Son temps d’attente est de 7 jours dans la viande, avec une contre-indication d’emploi chez les brebis laitières par absence de LMR dans le lait. En revanche, il n’est pas contre-indiqué chez les brebis en gestation ou en lactation si le lait n’est pas destiné à la consommation humaine.

Dans les études préliminaires d’efficacité, le monépantel s’est révélé aussi efficace par voie orale que par voie parentérale (voie sous-cutanée). À 84 %, les éleveurs de moutons préfèrent les formes buvables (contre 10 % pour la voie injectable). La dose d’emploi par voie orale est de 2,5 mg/kg, soit 1 ml/10 kg.

La forme buvable bénéficie d’une galénique assez originale : il s’agit d’une émulsion buvable stable à 2,5 mg/ml dans un excipient à base d’alpha-tocophérol. Elle ne nécessite pas d’agitation avant emploi, contrairement aux suspensions buvables. Optiline®, le pistolet doseur associé, est aussi inédit ; il s’agit d’un pistolet “en ligne” plus facile d’utilisation.

Zolvix® est présenté en bidons de 1 l à 180 € HT (prix centrale) et de 2,5 l à 440 € (prix HT centrale).

Encadré : Comment lutter contre les résistances antiparasitaires ?

En l’absence de solution alternative, les nématocides sont les seules armes contre ces helminthes. Il convient donc d’en préserver l’efficacité le plus longtemps possible.

La lutte contre les résistances comprend plusieurs actions dont celles ci-dessous.

• Éviter le sous-dosage. Le sous-dosage est l’un des facteurs les plus importants qui contribuent à l’apparition de résistances. Les doses d’emploi devraient donc être alignées sur l’animal le plus lourd. Chez les chèvres, les doses de benzimidazoles et de lévamisole devraient être respectivement 1,5 à 2 fois plus élevées que celles chez les moutons.

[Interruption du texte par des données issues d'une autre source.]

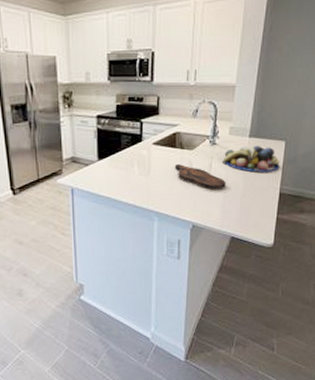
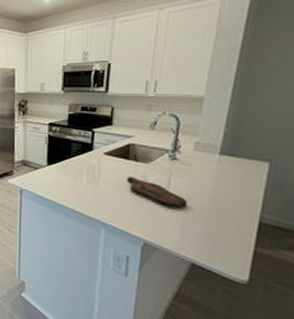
fruit bowl: present [223,145,280,172] -> none [184,164,261,197]

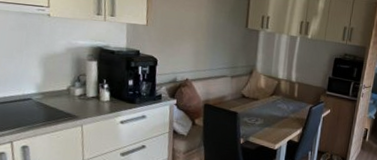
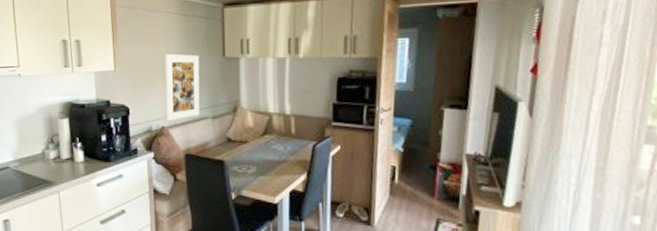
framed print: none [190,18,226,75] -> present [164,53,200,121]

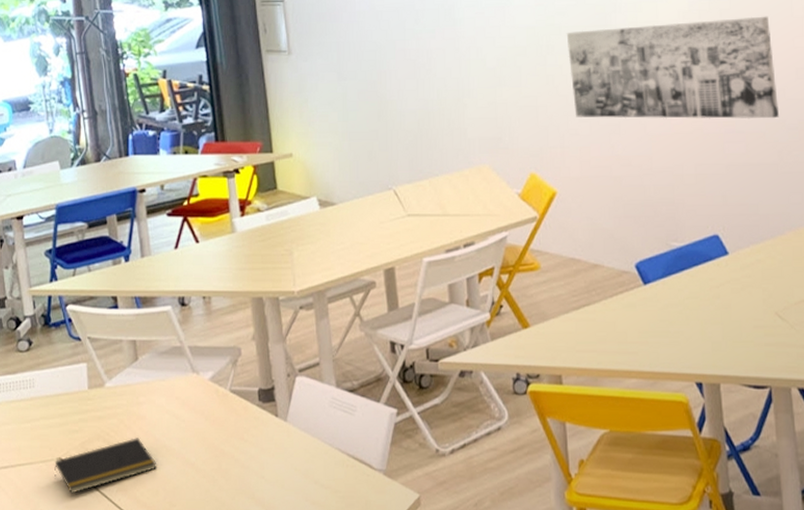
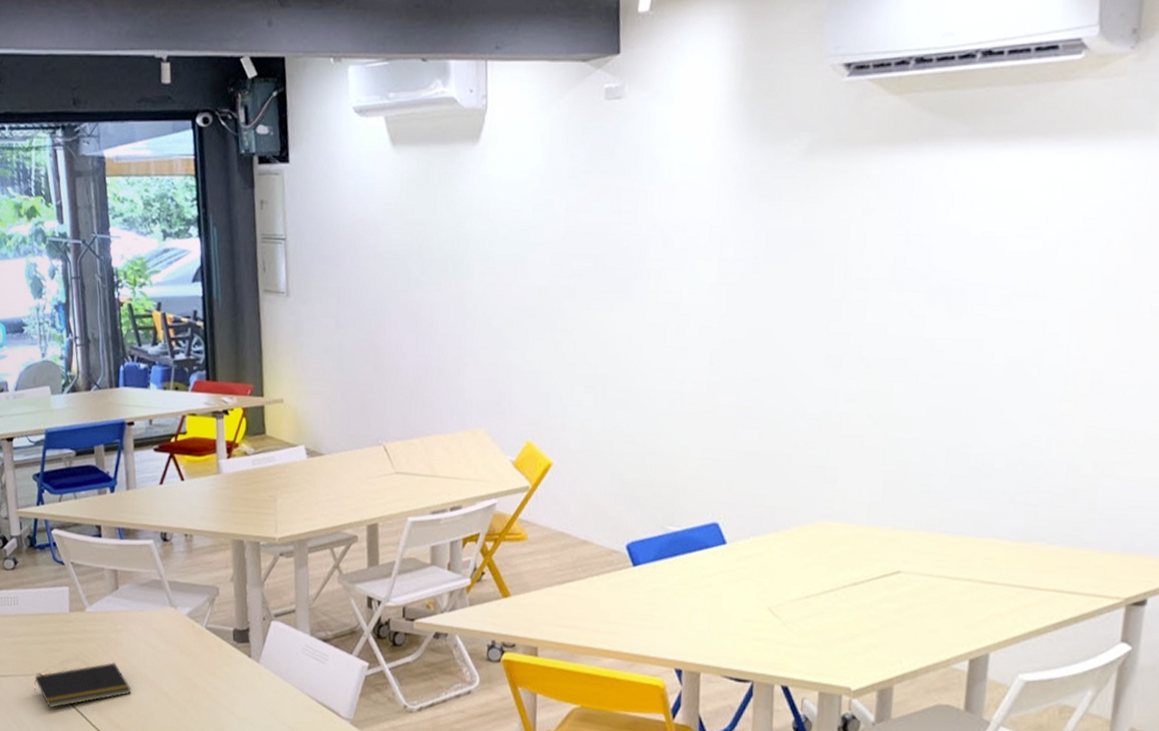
wall art: present [566,16,779,119] -> none [580,295,804,407]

• La rotation des anthelminthiques. L’usage fréquent du même anthelminthique (ou d’anthelminthiques de la même classe) augmente la pression de sélection des résistances vis-à-vis de cette famille d’antiparasitaires. L’usage alterné de différents groupes ralentit le développement des résistances (tant que les multirésistances aux différents groupes sont rares).

• Préserver des populations “refuges” sensibles aux antiparasitaires. Seule une partie des parasites, celle présente dans les animaux traités, est exposée aux antiparasitaires et à une pression de sélection des résistances. La population dite “refuge”, celle non exposée aux antiparasitaires comme les œufs et les larves présents dans les pâtures, ne supporte pas de pression de sélection. Les œufs et les larves excrétés des vers résistants seront dilués dans une population refuge sensible si celle-ci est importante. À l’inverse, leur impact sera plus important si cette population est réduite, comme en hiver pour les parasites qui ne supportent pas le froid ou en début de printemps selon la période de pâturage. Les traitements d’été ou d’automne, à des périodes où la population refuge est importante, sont donc moins sélectionnant que ceux de printemps. Il peut ainsi être proposé de ne traiter qu’une partie des animaux lorsque la population refuge est restreinte.

• Éviter la “surprotection”. La pression de sélections est d’autant plus importante que les traitements sont fréquents. L’utilisation de formulations rémanentes peut être associée à une gestion du pâturage. Elles sont plutôt recommandées lors de longues saisons de pâture sur une même parcelle.

• Le traitement préventif à l’introduction des animaux dans un cheptel est conseillé, surtout s’ils proviennent d’une région où la résistance est connue.